Onshore vs Offshore Markt
Investitionen in China werden derzeit oftmals im gleichen Atemzug wie Covid-19 kommentiert. "Die Schlagzeilen, die wir lesen, erscheinen dabei gelegentlich alarmierend – sie sind möglicherweise aber auch irreführend. Es darf aber nicht vergessen gehen, dass zwei sehr unterschiedliche chinesische Aktienmärkte existieren", gibt Secker zu bedenken. So werden die chinesischen Onshore-A-Aktien an den Börsen in Shanghai und Shenzhen gehandelt, während der Offshore-Markt, der in Hongkong notierte chinesische Unternehmen, H-Aktien und solche mit American Depositary Receipt (ADR)-Notierungen in den USA repräsentiert. Internationale Anleger dürften vorwiegend über Fonds oder Portfolios mit chinesischen Aktien in Berührung kommen, die grösstenteils in den MSCI China Index oder in dessen Bestandteile investieren.

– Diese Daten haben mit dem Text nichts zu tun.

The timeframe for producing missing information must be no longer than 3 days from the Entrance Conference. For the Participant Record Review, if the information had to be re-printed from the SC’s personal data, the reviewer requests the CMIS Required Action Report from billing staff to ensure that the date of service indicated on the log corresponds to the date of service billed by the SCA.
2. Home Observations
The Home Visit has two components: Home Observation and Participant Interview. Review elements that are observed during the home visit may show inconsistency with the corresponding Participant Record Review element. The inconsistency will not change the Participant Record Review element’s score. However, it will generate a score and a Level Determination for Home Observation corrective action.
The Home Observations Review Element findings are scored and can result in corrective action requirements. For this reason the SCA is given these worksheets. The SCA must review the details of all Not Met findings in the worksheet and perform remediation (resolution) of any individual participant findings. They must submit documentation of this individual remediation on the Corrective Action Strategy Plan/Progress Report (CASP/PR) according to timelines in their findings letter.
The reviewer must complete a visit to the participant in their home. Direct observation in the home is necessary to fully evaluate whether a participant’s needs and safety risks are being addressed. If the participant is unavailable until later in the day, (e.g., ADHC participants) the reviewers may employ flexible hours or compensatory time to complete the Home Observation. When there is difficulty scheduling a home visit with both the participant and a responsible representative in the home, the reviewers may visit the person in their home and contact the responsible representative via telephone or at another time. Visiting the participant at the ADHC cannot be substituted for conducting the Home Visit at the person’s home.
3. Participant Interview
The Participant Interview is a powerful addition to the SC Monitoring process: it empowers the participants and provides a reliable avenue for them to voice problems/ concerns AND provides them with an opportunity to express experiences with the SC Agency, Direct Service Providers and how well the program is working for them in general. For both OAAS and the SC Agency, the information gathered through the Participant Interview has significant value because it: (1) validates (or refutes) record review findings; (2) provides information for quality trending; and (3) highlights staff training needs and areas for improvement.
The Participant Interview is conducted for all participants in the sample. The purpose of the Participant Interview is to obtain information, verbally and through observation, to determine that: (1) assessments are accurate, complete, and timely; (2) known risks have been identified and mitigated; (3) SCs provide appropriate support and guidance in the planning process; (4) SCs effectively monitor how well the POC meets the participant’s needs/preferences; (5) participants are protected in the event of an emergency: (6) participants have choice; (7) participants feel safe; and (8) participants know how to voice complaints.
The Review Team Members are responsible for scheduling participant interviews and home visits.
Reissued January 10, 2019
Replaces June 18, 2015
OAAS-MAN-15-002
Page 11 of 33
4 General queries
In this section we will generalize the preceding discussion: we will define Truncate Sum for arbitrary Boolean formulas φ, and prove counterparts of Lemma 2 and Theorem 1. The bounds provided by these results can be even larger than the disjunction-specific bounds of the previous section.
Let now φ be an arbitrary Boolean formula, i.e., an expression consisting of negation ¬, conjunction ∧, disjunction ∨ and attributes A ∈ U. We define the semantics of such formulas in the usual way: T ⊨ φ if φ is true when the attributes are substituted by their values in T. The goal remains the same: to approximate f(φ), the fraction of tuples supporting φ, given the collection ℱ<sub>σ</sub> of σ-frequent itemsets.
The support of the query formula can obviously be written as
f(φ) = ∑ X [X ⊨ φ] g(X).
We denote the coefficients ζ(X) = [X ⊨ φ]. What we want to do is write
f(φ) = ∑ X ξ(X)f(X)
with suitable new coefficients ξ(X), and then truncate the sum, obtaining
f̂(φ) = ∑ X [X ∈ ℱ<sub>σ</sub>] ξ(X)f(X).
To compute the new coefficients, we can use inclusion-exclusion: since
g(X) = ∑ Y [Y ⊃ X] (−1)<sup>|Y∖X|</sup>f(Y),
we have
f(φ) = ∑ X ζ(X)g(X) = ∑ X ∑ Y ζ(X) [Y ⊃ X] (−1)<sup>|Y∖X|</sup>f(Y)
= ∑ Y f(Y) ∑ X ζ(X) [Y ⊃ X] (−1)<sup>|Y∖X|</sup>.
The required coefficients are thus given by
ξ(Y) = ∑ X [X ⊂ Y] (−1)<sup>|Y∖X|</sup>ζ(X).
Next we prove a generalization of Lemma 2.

"Die Erfahrungen der Anleger mit den Onshore- und Offshore-Märkten können dadurch sehr unterschiedlich sein. In jüngster Zeit haben staatliche Medienkampagnen die vermeintlichen Tugenden des Bullenmarktes angepriesen und damit das Feuer der durch den Einzelhandel verursachten Volatilität noch zusätzlich angefacht. In der Folge konnten durch den Einstieg von Privatanlegern einige unglaublich grosse tägliche Bewegungen auf dem Markt beobachtet werden", sagt Secker. Angesichts des Tempos dieser Anstiege bis Anfang Juli zeige sich jetzt aber eine Änderung der Medienstrategie der Regierung, die einen eher vorsichtigen Ton anschlage, um das Risiko einer potenziellen Marktblase zu minimieren.
Darum prüfe, wer sich binde
In Anlehnung an die Entwicklung, die wir in der Zusammensetzung des chinesischen Aktienmarktes gesehen haben, ist mit einer Reihe von marktgesteuerten Reformen zu rechnen, die dazu dienen werden, die Investorenbasis des A-Aktienmarktes über die Zeit zu verbreitern – insbesondere im Hinblick auf eine institutionellere, internationale Investorengemeinde, die sich in China engagiert. Chinesische Aktien sind heute ein grosser Bestandteil des Schwellenmarkt-Universums und umfassen etwas mehr als 40% des MSCI Emerging Markets Index. Allerdings ist China in den umfassenderen globalen Indizes unterrepräsentiert; sein Anteil am MSCI AC World Index beläuft sich auf lediglich 5%. Das dürfte sich bald ändern.
Denoch – oder gerade deshalb – seien die Bewertungen der grossen chinesischen Internet-Unternehmen bzw. deren Geschäftsmodelle genau auf ihre Resilienz zu prüfen. Im Hinblick auf den chinesischen Markt für A-Aktien gelte es zudem, die Stimmung der Privatanleger zu beobachten, die über das Potenzial verfügen, die Gesamtbewertungen rasch zu beeinflussen, rät Secker. "So konnten wir mit SMIC, die im Star Board von Shanghai notiert, unlängst den seit einem Jahrzehnt grössten Börsengang in China beobachten." SMIC ist ein Halbleiterunternehmen, das noch nie eine Kapitalrendite über seinen Kapitalkosten erzielt hat und dennoch mit einem verlockenden 4-fachen Kurs-Buchwert bewertet ist. Die SMCI-Aktien stiegen denn am ersten Handelstag der Aktie auch um über 200 Prozent, was darauf hindeuten könnte, dass Chinas Märkte nicht mehr weit von einer Blase entfernt sind, meint der Investment Director bei M&G.